5.5. Multiple faults
Fig. 12(a) shows the combined effect of backlash, the stiction fault and the abrupt rotational inertia changes. Residuals for each combined case are depicted in (b). This data was also used for modeling to ensure the multiple fault detection.
5.6. Residual evaluation
Finally, Fig. 13 presents the classification through a neural network classifier for successive fault applications where each class from table was successfully identified by keeping low missed fault identifications and with an adequate speed of detection.
Source: The Authors.
Figure 13 (a) Residuals for operative conditions in table 1, (b) Filtered residuals (c) Classification output according to fault index.
Finally, to evaluate the effect of the adaptive filtering, a fixed threshold first order residual classifier was implemented without considering any statistical input information [2]. The filter coefficients were found increasing the separability of each class, independently. Table 2 shows the classification errors in percentage for each fault.

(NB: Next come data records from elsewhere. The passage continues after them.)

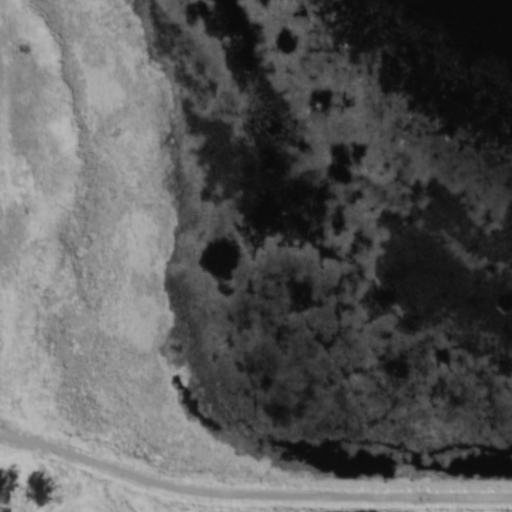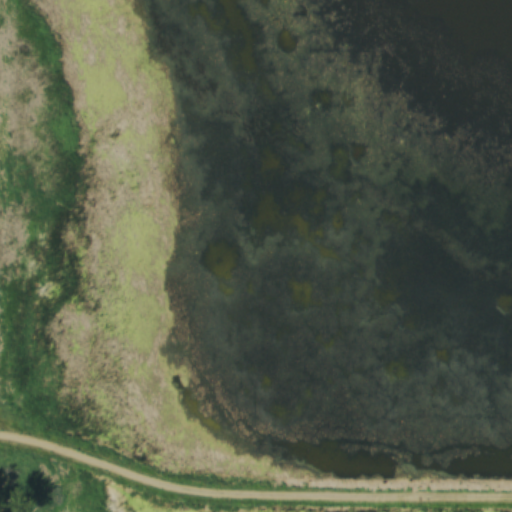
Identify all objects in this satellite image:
dam: (394, 477)
road: (250, 492)
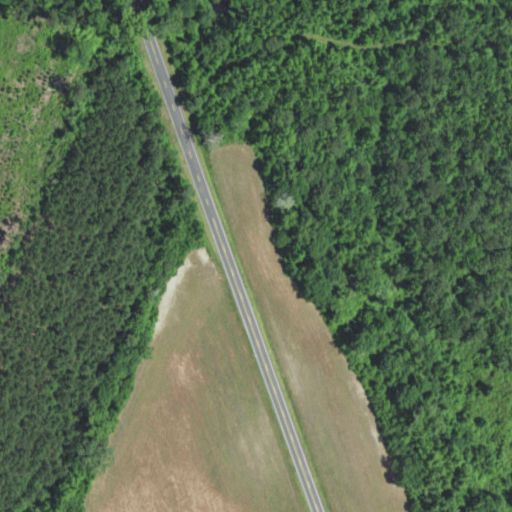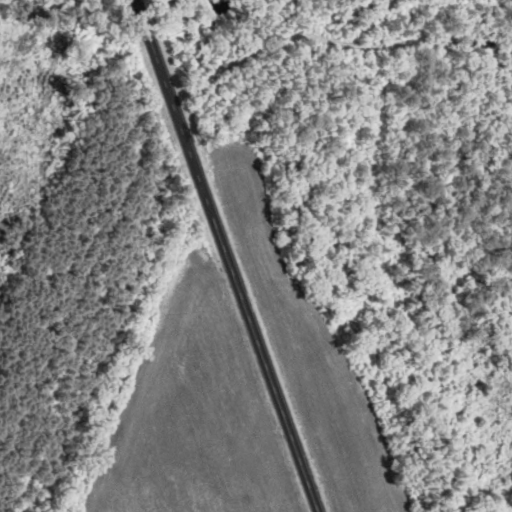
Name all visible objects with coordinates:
road: (226, 256)
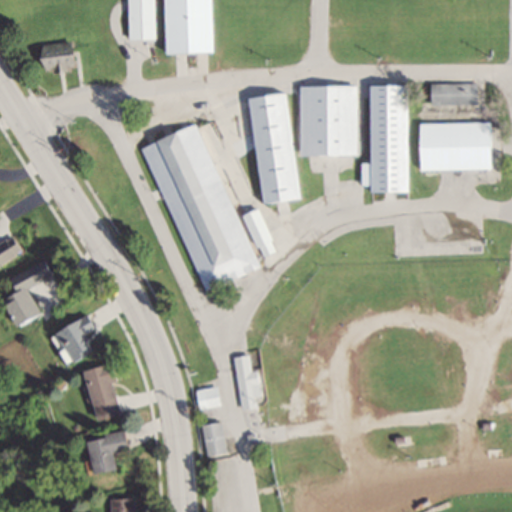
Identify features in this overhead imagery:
building: (144, 19)
building: (193, 25)
road: (320, 35)
building: (65, 54)
road: (416, 69)
road: (171, 93)
building: (452, 93)
building: (331, 119)
building: (389, 137)
building: (452, 145)
building: (276, 146)
building: (202, 207)
park: (304, 230)
building: (262, 231)
building: (10, 249)
road: (126, 284)
building: (37, 293)
road: (249, 296)
building: (83, 338)
building: (250, 380)
building: (108, 391)
building: (211, 396)
road: (235, 414)
building: (217, 438)
building: (111, 450)
building: (127, 504)
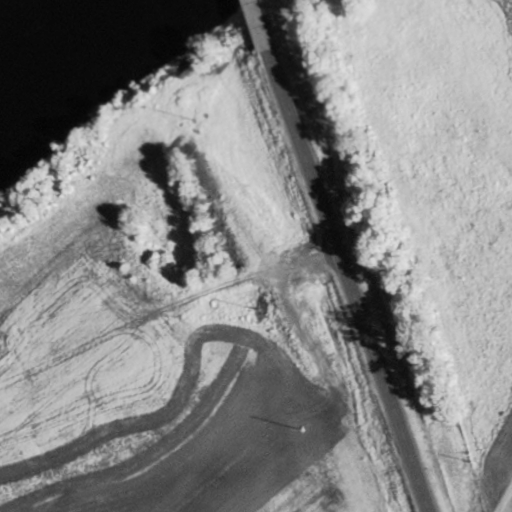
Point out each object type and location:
road: (257, 24)
river: (55, 43)
road: (259, 254)
road: (241, 277)
road: (349, 279)
road: (299, 324)
road: (505, 500)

Although both schemes show high performance considering the low error magnitudes, two facts can be extracted from this data. First, filter adaptation improves the fault detection particularly for nonlinear behaviors. This was expected considering the effect of the input nature in backlash and stiction. On the other side, normal operation and pure linear faults are slightly worse. This fact can be attributed to the faster filter response close to the fault occurrence in the absence of adaptation.
6. Conclusion
In this work, an analytical redundant scheme for fault detection and identification in mechatronic rotating systems is proposed. First, data from normal and faulty conditions is acquired. Coupling backlash, bearing stiction and abrupt inertia changes are considered as faults. Then, system models are obtained using NARX networks because of its capabilities for linear and nonlinear modeling. Multi-fault data is included for redundant detection and modeling. Residuals are obtained comparing measured and predicted values. The obtained signal is filtered using an adaptive method that considers input behavior in terms of moving variance and deceleration zero crossing rate. These input indicators allow increased sensibility and robustness for backlash and stiction faults. Filter constants are obtained through genetic algorithm optimization.
Finally, residuals are classified using a neural network. The proposed methodology proves to be useful detecting single and multiple fault detection on a test bench. In future studies, Fault intensity studies will be considered and implemented into a Fault Tolerant Control scheme.